Full OpenEnv CLI flow from this directory (matches steps 5–8 of the [Packaging & Deploying guide](https://meta-pytorch.org/OpenEnv/auto_getting_started/environment-builder.html)):

```bash
openenv serve                       # local dev server on :8000
openenv build                       # build the Docker image
openenv validate --verbose          # structure + Dockerfile + entrypoint checks
openenv push                        # deploy to HF Spaces
# openenv push --repo-id your-username/ghostexec
```

Use a **public** Space for the default hackathon flow unless you intentionally need a private Space. Authenticate with Hugging Face first (`huggingface-cli login` or equivalent).

---

## Scenarios

| File | Role |
|------|------|
| `scenarios/phase2_core.json` | Default dense inbox/calendar/tasks fixture |
| `scenarios/monday_morning.json`, `dinner_disaster.json`, `vip_meltdown.json` | Narrative demos |
| `scenarios/vip_meltdown_drift.json` | Mood / escalation drift |
| `scenarios/schema_drift_test.json` | Drift-event harness |

---

## Concurrent WebSocket sessions

`server/app.py` passes **`GhostexecEnvironment`** (the class) into `create_app` with `max_concurrent_envs=1` by default. Increase `max_concurrent_envs` if you need multiple simultaneous WebSocket clients.

---

## Project layout

```
ghostexec/
├── openenv.yaml           # OpenEnv name, version, description
├── pyproject.toml         # Package metadata + optional extras
├── uv.lock
├── models.py              # World + GhostexecAction / GhostexecObservation
├── client.py              # GhostexecEnv (WebSocket client)
├── scenarios/             # World JSON (source of truth for episodes)
├── scripts/               # http_endpoint_smoke.py
├── tests/
└── server/
    ├── app.py             # FastAPI + create_app
    ├── ghostexec_environment.py
    ├── reward.py
    └── Dockerfile
```

---

## Resources & references

Ghostexec is built against the official Meta PyTorch OpenEnv stack. Every design choice below is traceable to one of these sources.

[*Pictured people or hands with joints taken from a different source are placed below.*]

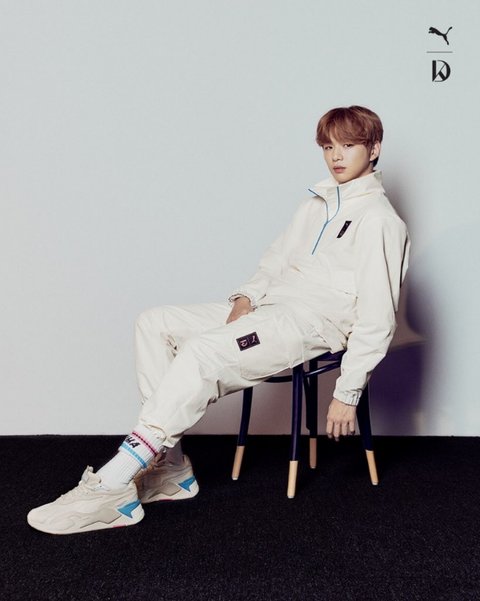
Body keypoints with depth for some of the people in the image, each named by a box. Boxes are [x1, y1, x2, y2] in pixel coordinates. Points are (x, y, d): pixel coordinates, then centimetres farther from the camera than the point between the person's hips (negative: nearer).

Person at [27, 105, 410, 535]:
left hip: (313, 322, -9)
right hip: (268, 307, 9)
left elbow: (377, 319, -11)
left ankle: (112, 487, -26)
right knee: (155, 325, -4)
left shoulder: (379, 220, -5)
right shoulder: (316, 205, 21)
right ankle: (170, 467, -8)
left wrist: (347, 393, -14)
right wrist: (247, 296, 0)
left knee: (201, 352, -31)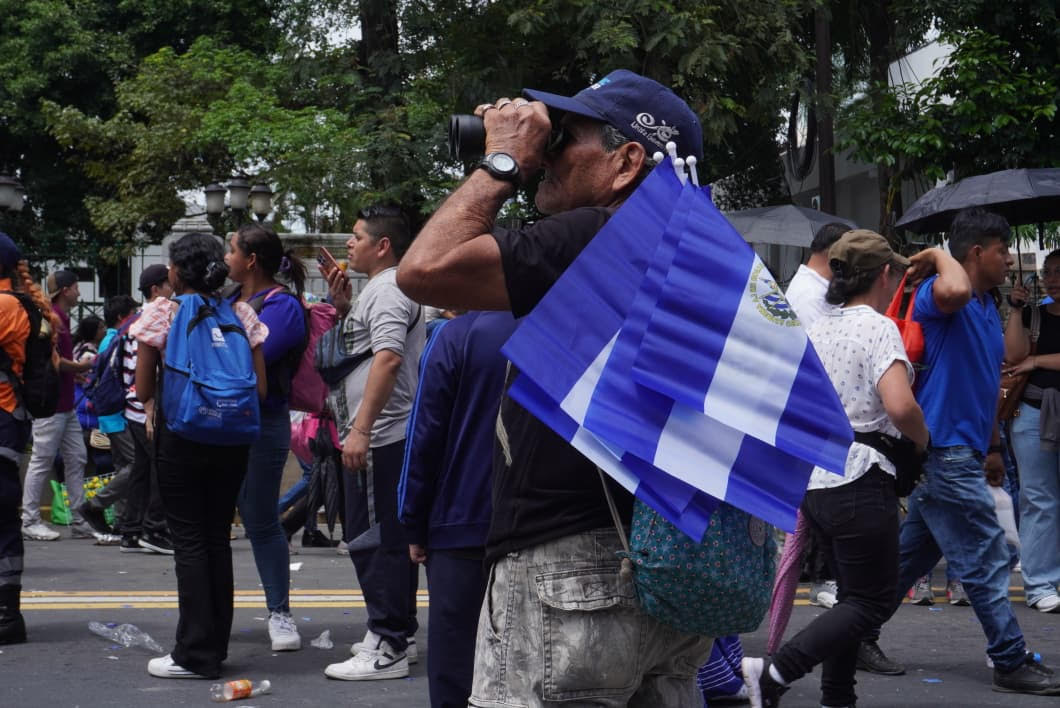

**OpenEnv core.** The Gymnasium-style `reset()` / `step()` / `state` interface in `server/ghostexec_environment.py`, the `EnvClient` subclass in `client.py`, and the `create_app(...)` wiring in `server/app.py` follow the [Packaging & Deploying guide](https://meta-pytorch.org/OpenEnv/auto_getting_started/environment-builder.html) exactly.

- Core repo: [meta-pytorch/OpenEnv](https://github.com/meta-pytorch/OpenEnv)
- Docs: [meta-pytorch.org/OpenEnv](https://meta-pytorch.org/OpenEnv/)

**OpenEnv Hub (Hugging Face).** Target deployment for `openenv push`. The Space metadata at the top of this README + `openenv.yaml` are the knobs HF Spaces reads.

- Environments: [huggingface.co/openenv](https://huggingface.co/openenv)
- Spaces: [huggingface.co/openenv/spaces](https://huggingface.co/openenv/spaces)

**Tutorials.** General OpenEnv environment patterns are documented in the official tutorial pages and examples.

- All tutorials: [OpenEnv/tutorial](https://github.com/meta-pytorch/OpenEnv/tree/main/tutorial)
- Environment examples: [OpenEnv/envs](https://github.com/meta-pytorch/OpenEnv/tree/main/envs)

**YouTube — Building RL environments.** Talks from Meta / OpenEnv contributors that informed the scenario-driven reset, WebSocket session model, and reward breakdown used here:

- [Building RL Environments with OpenEnv](https://www.youtube.com/watch?v=0airz7BhBiA)
- [OpenEnv Deep Dive](https://www.youtube.com/watch?v=ap4q4sAK4OY)
- [Agentic RL Environments](https://www.youtube.com/watch?v=Jew4lhAiqnw)
- [OpenEnv Livestream (4-hour walkthrough)](https://www.youtube.com/live/kkCNMz0Ptd8)

**Reward-engineering papers.** See [Reward](#reward) for how each paper maps to specific components of `server/reward.py`.

- Jnadi, A. (2024). *Comprehensive Overview of Reward Engineering and Shaping in Advancing Reinforcement Learning Applications*. [arXiv:2408.10215](https://arxiv.org/abs/2408.10215). Informs the dense per-step conflict / relationship / task shaping and the bounded-magnitude design.

---

## License

BSD-style — see the license notice at the top of each source file (Meta / OpenEnv lineage).